Start of Records

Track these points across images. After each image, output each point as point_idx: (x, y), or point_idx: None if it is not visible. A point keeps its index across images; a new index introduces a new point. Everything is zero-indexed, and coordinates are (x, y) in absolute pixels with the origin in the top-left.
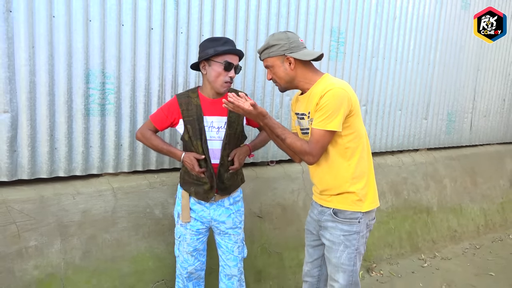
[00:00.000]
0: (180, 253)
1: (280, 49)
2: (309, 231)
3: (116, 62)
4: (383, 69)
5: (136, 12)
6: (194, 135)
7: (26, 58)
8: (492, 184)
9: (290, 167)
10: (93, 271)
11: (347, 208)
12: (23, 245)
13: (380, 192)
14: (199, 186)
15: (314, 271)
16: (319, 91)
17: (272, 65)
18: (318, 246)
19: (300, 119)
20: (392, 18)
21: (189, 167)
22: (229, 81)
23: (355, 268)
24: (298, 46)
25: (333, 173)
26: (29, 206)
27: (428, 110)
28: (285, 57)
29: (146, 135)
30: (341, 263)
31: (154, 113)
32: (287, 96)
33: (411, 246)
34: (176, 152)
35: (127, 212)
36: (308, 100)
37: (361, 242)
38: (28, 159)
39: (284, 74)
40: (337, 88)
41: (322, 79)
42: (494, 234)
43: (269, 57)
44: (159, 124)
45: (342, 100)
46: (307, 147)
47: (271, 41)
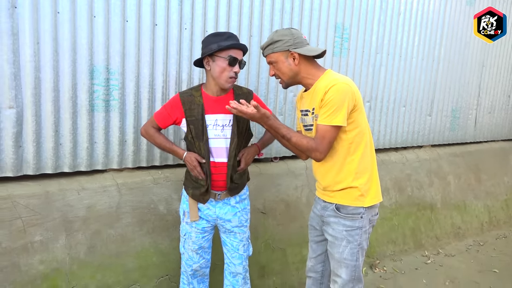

End of Records

_Exercise instructions:_ Pictures are skipped here. Print exactly, and only, the lines from the one holding "35: (127, 212)" through the final line of the material above, both ends included.

_Completed task:_
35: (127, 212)
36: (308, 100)
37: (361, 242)
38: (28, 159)
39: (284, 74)
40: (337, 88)
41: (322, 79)
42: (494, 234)
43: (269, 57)
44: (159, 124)
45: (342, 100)
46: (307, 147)
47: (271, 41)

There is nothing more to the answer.